Differ me no Difference or Differance With an A (if anyone still thus defers these thirty years later). When it comes to the sinking ark of species diversity, we are all in the same boat, and Kwame Anthony Appiah’s call for a New Cosmopolitanism is to the point with nature as much as with culture. (Whether sustainability is sometimes used as a tool to threaten local livelihoods is a separate issue, and we won’t go there today.)
Of course, people don’t go to the garden to think about species diversity. They come to look at pretty red roses and green conifers and all the plant world in between them, and at bright blue poison frogs and gorgeous orchids in the protected spaces.
And on that level, “Moore in America” is an appropriately diversified visual knockout. Sculptures are framed against a generally blue sky, or nestled amid the tiny intimacies of an herb garden, a hortus conclusus if ever there was one.

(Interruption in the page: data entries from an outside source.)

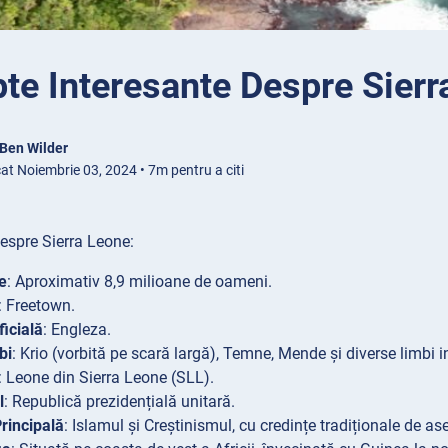
te Interesante Despre Sierr
Ben Wilder
at Noiembrie 03, 2024 • 7m pentru a citi
espre Sierra Leone:
e
: Aproximativ 8,9 milioane de oameni.
: Freetown.
icială
: Engleza.
bi
: Krio (vorbită pe scară largă), Temne, Mende și diverse limbi 
: Leone din Sierra Leone (SLL).
l
: Republică prezidențială unitară.
Principală
: Islamul și Creștinismul, cu credințe tradiționale de a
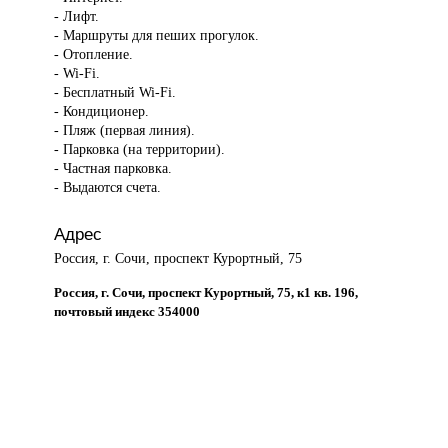
- Лифт.
- Маршруты для пеших прогулок.
- Отопление.
- Wi-Fi.
- Бесплатный Wi-Fi.
- Кондиционер.
- Пляж (первая линия).
- Парковка (на территории).
- Частная парковка.
- Выдаются счета.
Адрес
Россия, г. Сочи, проспект Курортный, 75
Россия, г. Сочи, проспект Курортный, 75, к1 кв. 196,
почтовый индекс 354000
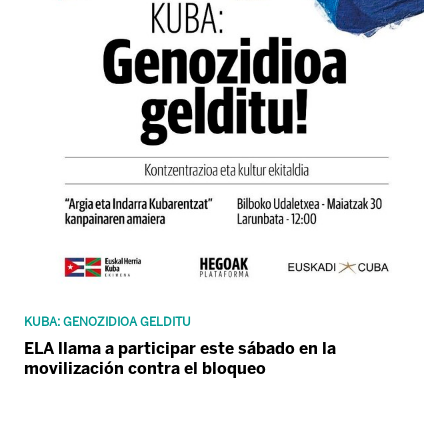
KUBA: GENOZIDIOA GELDITU
ELA llama a participar este sábado en la
movilización contra el bloqueo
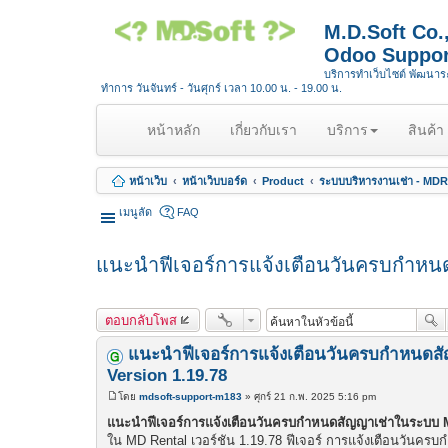
M.D.Soft Co
Odoo Suppor
บริการทำเว็บไซต์ พัฒนา
ทำการ วันจันทร์ - วันศุกร์ เวลา 10.00 น. - 19.00 น.
(
หน้าหลัก
เกี่ยวกับเรา
บริการ
สินค้า
c
u
หน้าเว็บ
หน้าเว็บบอร์ด
Product
ระบบบริหารงานเช่า - MDR
r
r
เมนูลัด
FAQ
e
n
แนะนำฟีเจอร์การแจ้งเตือนวันครบกำหนด
t
)
ตอบกลับโพส
แนะนำฟีเจอร์การแจ้งเตือนวันครบกำหนดส
Version 1.19.78
โดย
mdsoft-support-m183
»
ศุกร์ 21 ก.พ. 2025 5:16 pm
โ
พ
แนะนำฟีเจอร์การแจ้งเตือนวันครบกำหนดสัญญาเช่าในระบบ M
ส
ใน MD Rental เวอร์ชัน 1.19.78 ฟีเจอร์ การแจ้งเตือนวันค
ต์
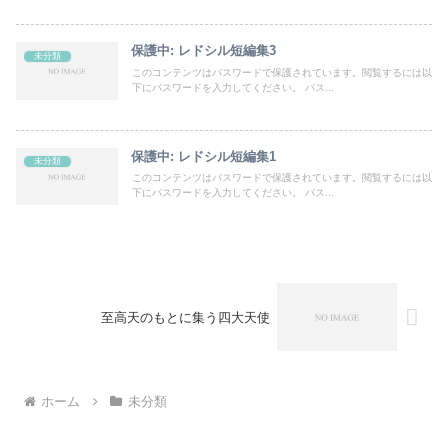
保護中: レドシル短編集3
未分類
このコンテンツはパスワードで保護されています。閲覧するには以
下にパスワードを入力してください。 パス...
保護中: レドシル短編集1
未分類
このコンテンツはパスワードで保護されています。閲覧するには以
下にパスワードを入力してください。 パス...
至高天のもとに集う四大天使
ホーム
未分類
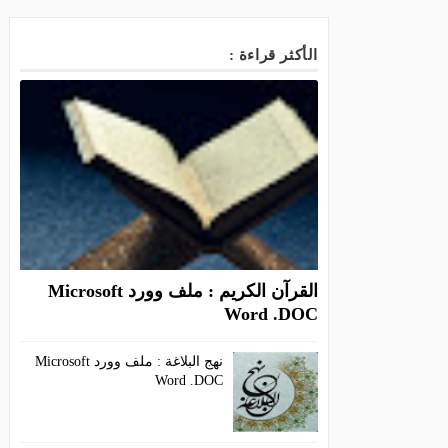
الأكثر قراءة :
القرآن الكريم : ملف وورد Microsoft
Word .DOC
نهج البلاغة : ملف وورد Microsoft
Word .DOC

Moore’s bronzes are a local treasure that can be lent by the British foundation that administers his legacy. The world’s plant life, unlike (or could it be like?) the world’s archaeological treasures, can be made more secure by spreading the wealth around.
“Moore in America” is a piece of global culture bumping up against global nature, and that makes it a delight for the mind as well as for the senses. And if we are only likely to think such thoughts in the privacy of our own laptop screens because the sensory immediacy of the smells and sounds and visual intricacies of life in the garden distracts us too much…well, that’s as it should be.
Come on, guys. (I address my critical contemporaries in Atlanta.) This is a show where your eyes and your brain can get back in touch with the rest of your body. And it matters very much that it is happening in real time and real sunlight and shadow, and in a specific place that encompasses physical possibilities gathered responsibly from other places.
So get out there and have fun, y’hear?